When a Parent Is in Prison
Approximately 3 million children in the United States have a parent in prison. Most teachers have these children in their classrooms. These young people face unique challenges that affect their classroom behavior and learning.
Many of them, often being raised by grandparents or foster parents, share the ache of separation that any child who doesn't have regular contact with one or both parents experiences. Added to this are the particular pains of having parents in prison: shame and isolation; a sense of guilt for their parents’ condition; anger at their parents and others; and anxiety about themselves, their parents, and their caregivers. “We have to grow up fast,” the older children I’ve spoken to often say.
In a misplaced attempt to shield such children, caregivers often withhold the truth from them. As the children mature, they often suspect that something is wrong. And when the truth does come out, they experience a sense of betrayal and mistrust that affects their relationships and their view of the world.
Not surprisingly, many children who have one or both parents in prison have emotional, behavioral, and educational problems at a rate higher than other children. Many suffer from attachment disorders. All too often, this trauma is passed on to those around them and to future generations. Marie Scott is serving a life sentence. Her parents were in prison, as was her son. She calls this “intergenerational incarceration.”
Our book What Will Happen to Me? is intended to give voice and visibility to these often-forgotten children who are so profoundly affected by policies that do not take their needs into account. Rather than speak for them, my co-author Lorraine Stutzman Amstutz and I wanted to provide an opportunity for them to speak for themselves. We also wanted to provide suggestions for caregivers—grandparents, social workers, and teachers—who are responsible for these children.

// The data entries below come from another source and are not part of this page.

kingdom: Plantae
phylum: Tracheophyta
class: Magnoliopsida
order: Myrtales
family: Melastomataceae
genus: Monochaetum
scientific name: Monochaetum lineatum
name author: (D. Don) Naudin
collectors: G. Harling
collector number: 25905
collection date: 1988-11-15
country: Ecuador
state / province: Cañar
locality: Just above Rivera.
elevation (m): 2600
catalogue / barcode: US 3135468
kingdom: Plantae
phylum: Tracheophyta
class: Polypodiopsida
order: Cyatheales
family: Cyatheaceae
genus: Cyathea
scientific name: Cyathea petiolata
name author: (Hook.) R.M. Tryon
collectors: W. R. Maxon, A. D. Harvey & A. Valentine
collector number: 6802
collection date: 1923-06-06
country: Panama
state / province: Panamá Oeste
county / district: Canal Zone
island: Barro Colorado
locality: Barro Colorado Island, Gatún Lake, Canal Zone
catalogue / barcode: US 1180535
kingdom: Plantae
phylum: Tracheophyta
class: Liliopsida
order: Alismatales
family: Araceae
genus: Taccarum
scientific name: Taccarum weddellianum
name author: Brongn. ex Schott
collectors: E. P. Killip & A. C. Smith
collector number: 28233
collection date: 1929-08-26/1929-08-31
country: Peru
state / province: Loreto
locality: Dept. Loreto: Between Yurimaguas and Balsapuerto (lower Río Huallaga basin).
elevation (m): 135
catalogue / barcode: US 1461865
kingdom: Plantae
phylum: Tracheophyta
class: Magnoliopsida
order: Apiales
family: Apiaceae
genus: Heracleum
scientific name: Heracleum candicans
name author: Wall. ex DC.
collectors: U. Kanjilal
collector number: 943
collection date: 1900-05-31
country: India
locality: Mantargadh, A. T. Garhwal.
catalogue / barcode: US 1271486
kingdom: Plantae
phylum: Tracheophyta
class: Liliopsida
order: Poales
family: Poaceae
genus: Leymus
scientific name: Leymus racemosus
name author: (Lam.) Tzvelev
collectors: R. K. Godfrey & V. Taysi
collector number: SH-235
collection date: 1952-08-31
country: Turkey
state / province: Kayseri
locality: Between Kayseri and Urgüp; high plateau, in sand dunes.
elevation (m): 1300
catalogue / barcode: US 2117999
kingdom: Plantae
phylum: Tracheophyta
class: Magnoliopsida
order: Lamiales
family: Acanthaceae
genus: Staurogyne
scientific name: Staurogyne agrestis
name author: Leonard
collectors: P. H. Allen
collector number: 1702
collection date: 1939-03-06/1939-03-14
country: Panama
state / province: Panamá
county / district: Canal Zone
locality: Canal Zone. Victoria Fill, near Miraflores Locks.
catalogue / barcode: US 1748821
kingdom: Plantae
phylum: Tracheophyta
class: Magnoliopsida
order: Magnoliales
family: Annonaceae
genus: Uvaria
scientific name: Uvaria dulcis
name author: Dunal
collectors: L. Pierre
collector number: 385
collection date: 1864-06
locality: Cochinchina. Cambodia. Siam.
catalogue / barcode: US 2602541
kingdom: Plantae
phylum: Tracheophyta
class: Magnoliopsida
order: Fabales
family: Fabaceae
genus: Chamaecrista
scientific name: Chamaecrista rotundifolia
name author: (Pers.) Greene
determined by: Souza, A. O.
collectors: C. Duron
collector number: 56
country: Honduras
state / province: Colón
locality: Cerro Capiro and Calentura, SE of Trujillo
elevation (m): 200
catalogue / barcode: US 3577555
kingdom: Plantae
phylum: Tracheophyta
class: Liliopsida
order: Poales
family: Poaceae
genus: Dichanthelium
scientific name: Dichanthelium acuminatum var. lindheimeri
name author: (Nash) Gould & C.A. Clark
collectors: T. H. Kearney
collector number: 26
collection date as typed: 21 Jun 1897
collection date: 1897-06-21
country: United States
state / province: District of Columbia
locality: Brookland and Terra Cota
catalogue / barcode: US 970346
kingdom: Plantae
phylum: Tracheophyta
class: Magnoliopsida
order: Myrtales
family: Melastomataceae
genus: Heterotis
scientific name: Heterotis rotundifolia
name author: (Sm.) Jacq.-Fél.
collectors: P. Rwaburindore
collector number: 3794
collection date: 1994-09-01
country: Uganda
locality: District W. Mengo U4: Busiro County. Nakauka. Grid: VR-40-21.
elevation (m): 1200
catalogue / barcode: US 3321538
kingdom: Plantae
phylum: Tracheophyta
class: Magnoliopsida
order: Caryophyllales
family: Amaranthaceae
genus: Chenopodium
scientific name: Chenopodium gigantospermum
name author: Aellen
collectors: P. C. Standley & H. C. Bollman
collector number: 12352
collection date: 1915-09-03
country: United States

In our interviews with these young people, we found that teachers played a significant role in their lives, both negatively and positively. When teachers were unaware of or insensitive to what was going on with these children, it compounded their sense of shame, isolation, and trauma. Teachers who were attentive to the needs of these students often played pivotal roles in their lives. Indeed, for some children, their teachers were their salvation.
We hope the messages of these photos and words will be helpful to those who are involved in these children’s lives.